GY: We arrived in Norilsk in summer, the best season. We found many interesting communities there. They have great photography community called ”Zapolyarny”, a sports stadium also called “ Zapolyarny” (beyond the Polar). Life is full of hardship for these people. There are tons of metres of snow. In winter there are special bridges built for people to cross from factories to bus stops. There are walking ropes to lead them from point A to B. It’s unimaginable for us how people survive winters there, hence they dream about sending their kids away. In the summer we were driving everywhere. In winter there’s nowhere to go. You can move around areas of the city or visit Dudinka port on Enisey river. But it’s almost impossible to reach it in winter. railways get buried under the snow.
It’s a special place. Today they closed the oldest and most polluting factory. But when I was there in 2015 it was still extracting sulfur, which you would smell at times and made it impossible to breathe. The “fog” that appears as a photographic device was in fact a pollution cloud, not a morning mist.
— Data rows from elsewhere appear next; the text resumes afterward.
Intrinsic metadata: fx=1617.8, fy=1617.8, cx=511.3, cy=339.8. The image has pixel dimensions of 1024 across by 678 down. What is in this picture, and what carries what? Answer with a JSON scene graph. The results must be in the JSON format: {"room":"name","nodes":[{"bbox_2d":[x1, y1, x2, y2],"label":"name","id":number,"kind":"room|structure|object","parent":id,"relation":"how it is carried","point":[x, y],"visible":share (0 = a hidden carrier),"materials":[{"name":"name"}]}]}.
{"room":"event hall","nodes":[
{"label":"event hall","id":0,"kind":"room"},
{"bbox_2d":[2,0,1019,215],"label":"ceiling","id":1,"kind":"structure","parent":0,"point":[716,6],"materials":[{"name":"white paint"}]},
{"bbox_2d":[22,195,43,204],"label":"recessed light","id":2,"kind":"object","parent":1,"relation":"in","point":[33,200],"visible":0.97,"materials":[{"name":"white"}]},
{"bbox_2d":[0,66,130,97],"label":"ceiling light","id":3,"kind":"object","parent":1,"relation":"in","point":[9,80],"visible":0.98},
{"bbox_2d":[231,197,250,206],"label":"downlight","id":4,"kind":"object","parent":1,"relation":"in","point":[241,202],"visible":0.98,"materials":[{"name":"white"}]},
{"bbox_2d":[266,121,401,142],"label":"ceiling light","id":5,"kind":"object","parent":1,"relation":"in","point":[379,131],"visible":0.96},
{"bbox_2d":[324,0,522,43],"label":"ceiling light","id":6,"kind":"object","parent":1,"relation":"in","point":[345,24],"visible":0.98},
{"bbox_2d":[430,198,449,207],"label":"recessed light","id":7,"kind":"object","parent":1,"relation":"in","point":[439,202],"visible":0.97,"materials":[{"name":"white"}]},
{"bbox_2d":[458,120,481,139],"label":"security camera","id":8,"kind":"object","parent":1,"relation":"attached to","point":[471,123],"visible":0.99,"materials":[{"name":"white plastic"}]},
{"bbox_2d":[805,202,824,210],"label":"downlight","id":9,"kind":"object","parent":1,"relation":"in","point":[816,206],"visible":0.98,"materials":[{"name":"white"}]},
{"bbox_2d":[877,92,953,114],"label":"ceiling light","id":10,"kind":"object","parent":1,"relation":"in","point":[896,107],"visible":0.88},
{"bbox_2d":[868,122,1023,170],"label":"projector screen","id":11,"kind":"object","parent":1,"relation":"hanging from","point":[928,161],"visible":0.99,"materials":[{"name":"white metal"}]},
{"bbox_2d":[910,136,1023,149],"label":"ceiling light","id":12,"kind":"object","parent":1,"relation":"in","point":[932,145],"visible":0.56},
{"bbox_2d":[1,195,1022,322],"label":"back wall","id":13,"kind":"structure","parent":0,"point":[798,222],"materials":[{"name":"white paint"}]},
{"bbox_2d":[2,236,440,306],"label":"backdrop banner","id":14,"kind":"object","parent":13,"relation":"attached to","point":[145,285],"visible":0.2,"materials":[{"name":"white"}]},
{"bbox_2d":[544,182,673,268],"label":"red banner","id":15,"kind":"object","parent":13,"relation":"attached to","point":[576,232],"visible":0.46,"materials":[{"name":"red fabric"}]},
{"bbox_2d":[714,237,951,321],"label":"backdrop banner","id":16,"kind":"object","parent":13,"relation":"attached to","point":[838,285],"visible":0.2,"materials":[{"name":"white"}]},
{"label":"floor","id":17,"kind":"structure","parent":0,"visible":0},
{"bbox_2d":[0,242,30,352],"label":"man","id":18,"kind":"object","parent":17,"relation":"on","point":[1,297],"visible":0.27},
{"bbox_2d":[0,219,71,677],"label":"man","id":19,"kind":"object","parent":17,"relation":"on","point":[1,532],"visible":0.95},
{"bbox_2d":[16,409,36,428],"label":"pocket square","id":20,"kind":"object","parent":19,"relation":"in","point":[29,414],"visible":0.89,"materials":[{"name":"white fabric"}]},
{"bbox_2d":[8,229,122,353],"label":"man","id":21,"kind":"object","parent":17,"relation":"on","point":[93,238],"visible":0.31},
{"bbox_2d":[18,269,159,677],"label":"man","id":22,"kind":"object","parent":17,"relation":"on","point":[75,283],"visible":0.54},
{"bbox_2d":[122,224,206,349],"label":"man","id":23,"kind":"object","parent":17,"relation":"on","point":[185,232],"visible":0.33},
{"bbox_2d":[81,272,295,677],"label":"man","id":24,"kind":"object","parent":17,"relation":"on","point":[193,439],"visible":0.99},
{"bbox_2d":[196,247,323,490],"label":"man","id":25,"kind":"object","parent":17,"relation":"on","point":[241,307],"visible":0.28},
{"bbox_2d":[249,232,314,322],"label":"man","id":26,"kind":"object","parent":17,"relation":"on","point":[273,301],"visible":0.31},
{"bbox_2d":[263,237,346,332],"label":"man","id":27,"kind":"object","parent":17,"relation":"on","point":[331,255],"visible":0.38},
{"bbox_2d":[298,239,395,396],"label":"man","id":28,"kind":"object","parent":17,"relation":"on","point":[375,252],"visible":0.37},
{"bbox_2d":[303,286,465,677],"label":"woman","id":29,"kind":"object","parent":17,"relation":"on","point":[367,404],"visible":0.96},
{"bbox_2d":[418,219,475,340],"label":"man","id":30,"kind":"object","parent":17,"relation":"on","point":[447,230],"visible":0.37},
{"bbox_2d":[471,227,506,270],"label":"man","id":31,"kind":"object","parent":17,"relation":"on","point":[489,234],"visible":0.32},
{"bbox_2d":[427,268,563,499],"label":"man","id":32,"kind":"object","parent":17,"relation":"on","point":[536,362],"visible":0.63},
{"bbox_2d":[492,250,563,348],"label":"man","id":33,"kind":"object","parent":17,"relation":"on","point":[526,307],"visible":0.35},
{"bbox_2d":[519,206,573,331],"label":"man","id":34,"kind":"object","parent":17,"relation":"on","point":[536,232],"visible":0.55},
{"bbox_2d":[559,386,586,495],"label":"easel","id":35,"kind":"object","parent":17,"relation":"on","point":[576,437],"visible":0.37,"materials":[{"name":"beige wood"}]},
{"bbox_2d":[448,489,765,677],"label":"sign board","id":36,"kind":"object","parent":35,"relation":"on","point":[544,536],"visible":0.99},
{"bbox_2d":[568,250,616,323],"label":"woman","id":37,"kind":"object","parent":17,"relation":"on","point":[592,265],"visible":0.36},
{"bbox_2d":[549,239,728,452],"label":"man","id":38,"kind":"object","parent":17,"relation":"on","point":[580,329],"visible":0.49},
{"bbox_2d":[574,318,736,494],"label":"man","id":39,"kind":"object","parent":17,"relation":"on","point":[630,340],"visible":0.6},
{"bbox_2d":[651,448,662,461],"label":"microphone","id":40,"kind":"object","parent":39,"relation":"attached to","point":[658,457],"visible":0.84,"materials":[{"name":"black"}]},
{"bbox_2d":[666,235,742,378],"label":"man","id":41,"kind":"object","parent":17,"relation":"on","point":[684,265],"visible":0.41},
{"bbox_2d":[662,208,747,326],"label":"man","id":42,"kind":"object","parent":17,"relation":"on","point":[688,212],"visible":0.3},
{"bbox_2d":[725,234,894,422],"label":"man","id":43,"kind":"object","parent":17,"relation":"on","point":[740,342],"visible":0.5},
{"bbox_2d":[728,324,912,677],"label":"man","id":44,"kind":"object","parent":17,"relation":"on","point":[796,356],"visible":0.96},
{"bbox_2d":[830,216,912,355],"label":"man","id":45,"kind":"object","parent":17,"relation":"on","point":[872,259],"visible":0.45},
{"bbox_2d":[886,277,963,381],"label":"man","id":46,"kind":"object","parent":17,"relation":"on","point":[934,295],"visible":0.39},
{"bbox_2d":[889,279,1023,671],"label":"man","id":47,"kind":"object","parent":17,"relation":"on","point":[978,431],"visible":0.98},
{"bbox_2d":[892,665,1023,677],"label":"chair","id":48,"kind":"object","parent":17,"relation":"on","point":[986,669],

This plant is now closed and the authorities are improving the ecological situation. Probably one day it will be clean or they will stop mining and resources will come to an end. People will move out and leave the ruins behind them. Or maybe they will build new roads and railways, despite the permafrost, using new technologies. The city will not be so isolated. But now it’s an island. Citizens of Norilsk call the rest of the country a “continent”. Norilsk is an “island” if you look on the map.
BT: Are your photographs of Norilsk an art project or a documentary?
GY: I’m not the best judge of my work. Time will tell, later historians and art curators will categorize this work. For me it’s a document of time. It’s what photography should be. I didn’t try to make the reality more beautiful or on the contrary shocking. I photographed what I saw in the most objective way I could. In 10-15 years everything will change. The buildings, the roads, the people will no longer be there. The city may no longer exist. The role of the photographer is to document the present and pass this message to the next generations. They will make the image of the time we lived in. I think it’s important.